- _SOURCE MATERIAL_:
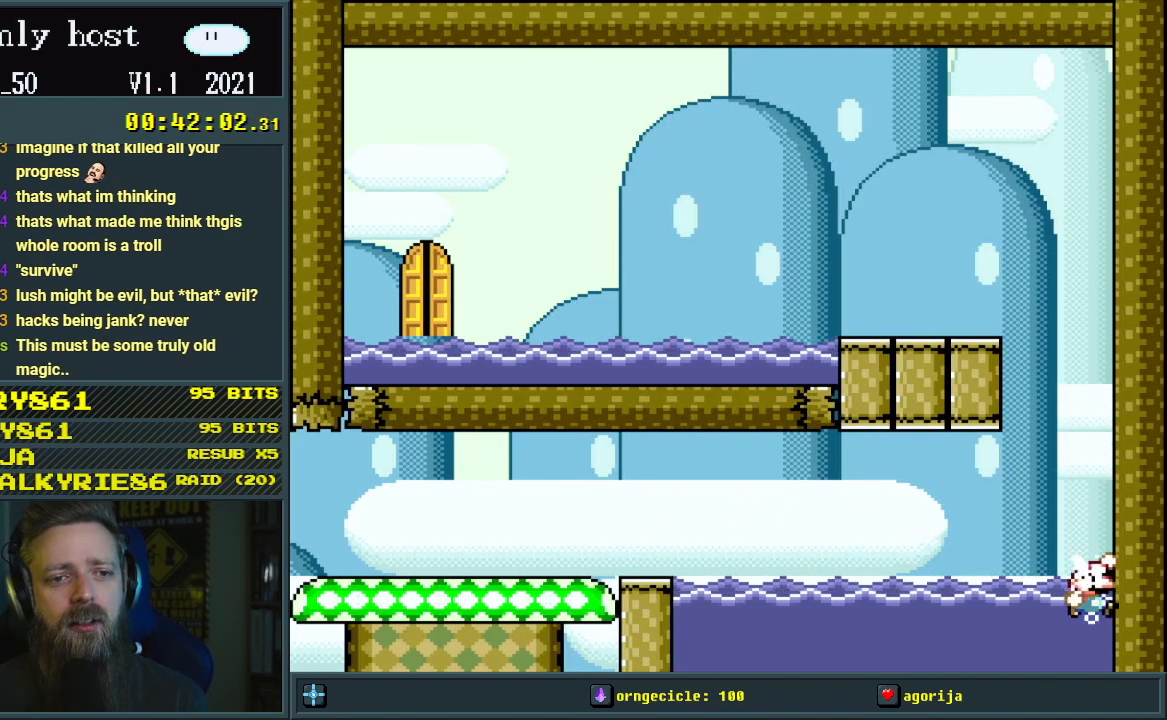
{"buttons": ["B", "Y", "DPAD_UP", "DPAD_RIGHT"], "events": []}
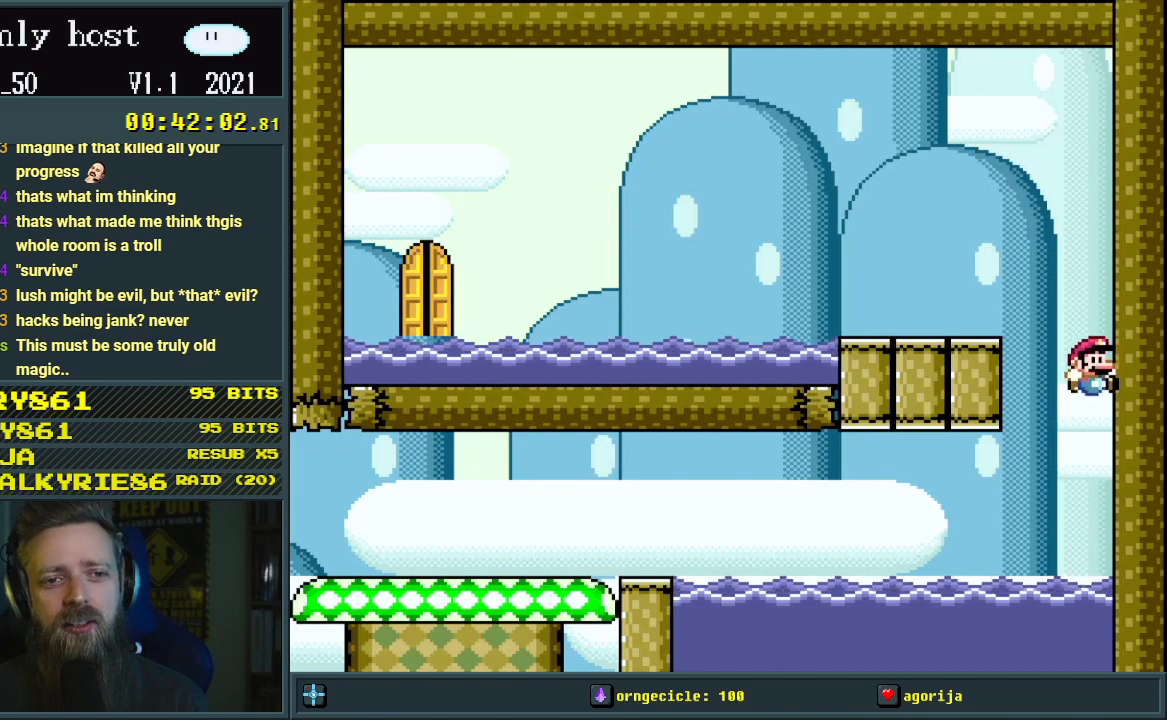
{"buttons": ["Y", "DPAD_UP", "DPAD_RIGHT"], "events": [[67, "B", "up"], [350, "DPAD_RIGHT", "up"], [433, "DPAD_RIGHT", "down"]]}
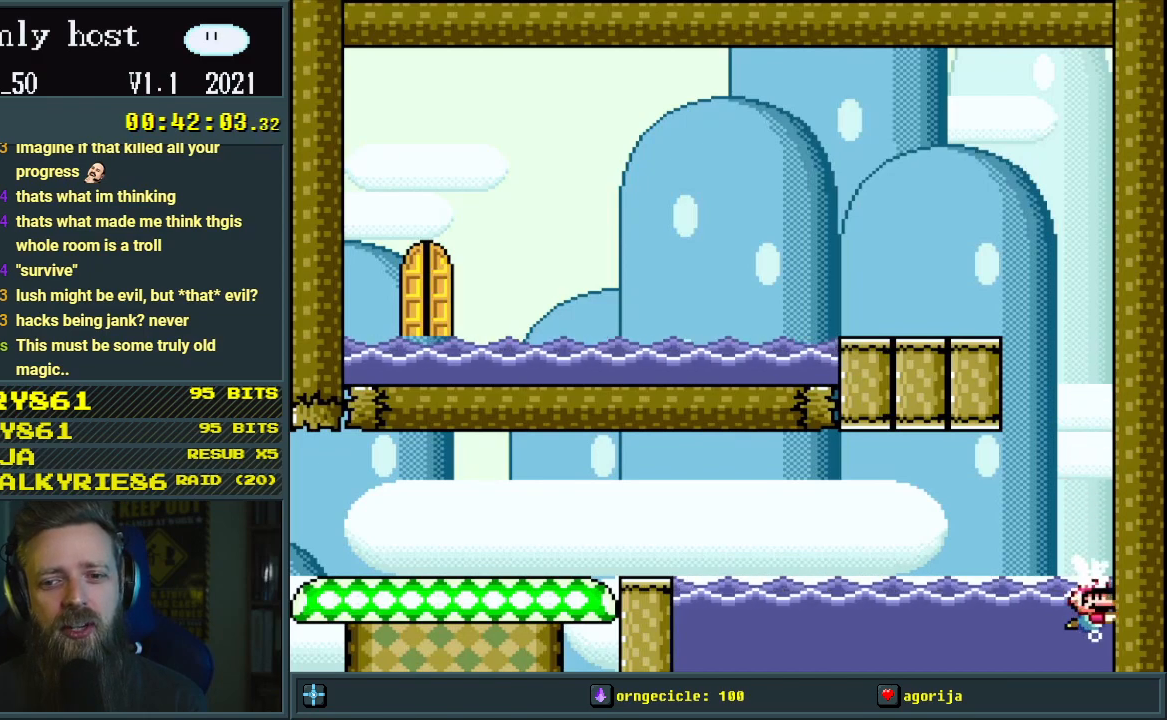
{"buttons": ["B", "Y", "DPAD_UP", "DPAD_RIGHT"], "events": [[17, "B", "down"]]}
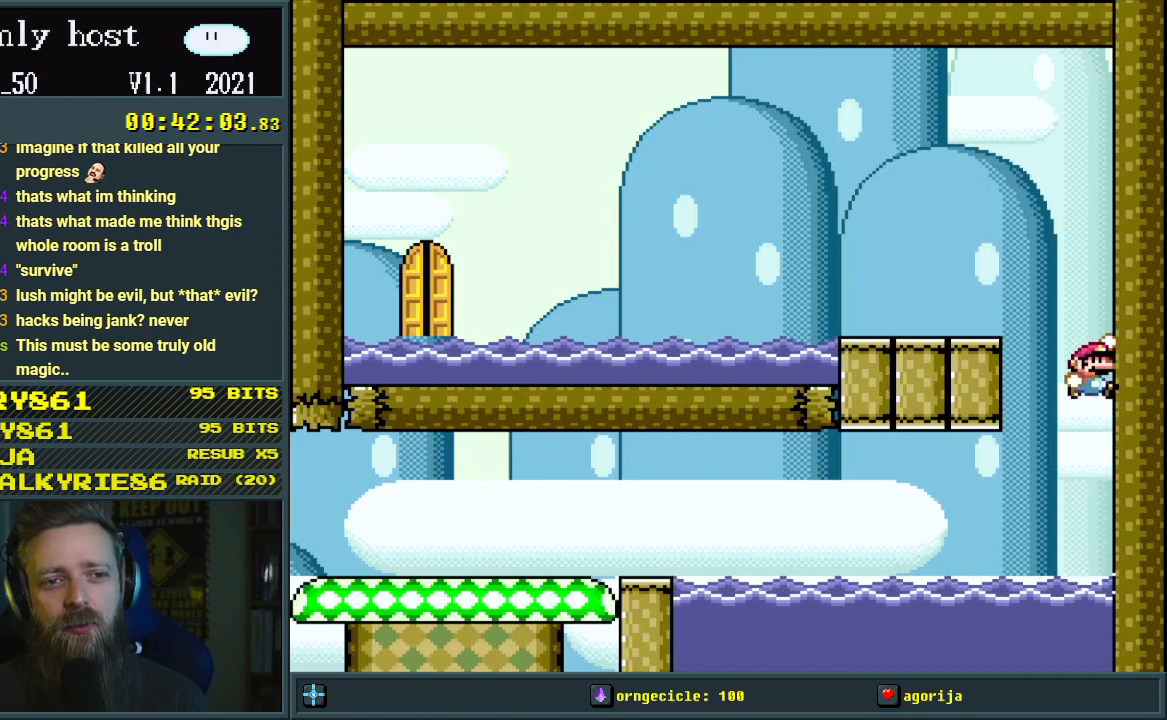
{"buttons": ["Y"], "events": [[100, "B", "up"], [250, "B", "down"], [450, "B", "up"], [450, "DPAD_RIGHT", "up"], [467, "DPAD_UP", "up"]]}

- _WHAT YOU NEED TO DO_: Give the listing again word for word, but drop every picture.

- _ANSWER BELOW_:
{"buttons": ["B", "Y", "DPAD_UP", "DPAD_RIGHT"], "events": []}
{"buttons": ["Y", "DPAD_UP", "DPAD_RIGHT"], "events": [[67, "B", "up"], [350, "DPAD_RIGHT", "up"], [433, "DPAD_RIGHT", "down"]]}
{"buttons": ["B", "Y", "DPAD_UP", "DPAD_RIGHT"], "events": [[17, "B", "down"]]}
{"buttons": ["Y"], "events": [[100, "B", "up"], [250, "B", "down"], [450, "B", "up"], [450, "DPAD_RIGHT", "up"], [467, "DPAD_UP", "up"]]}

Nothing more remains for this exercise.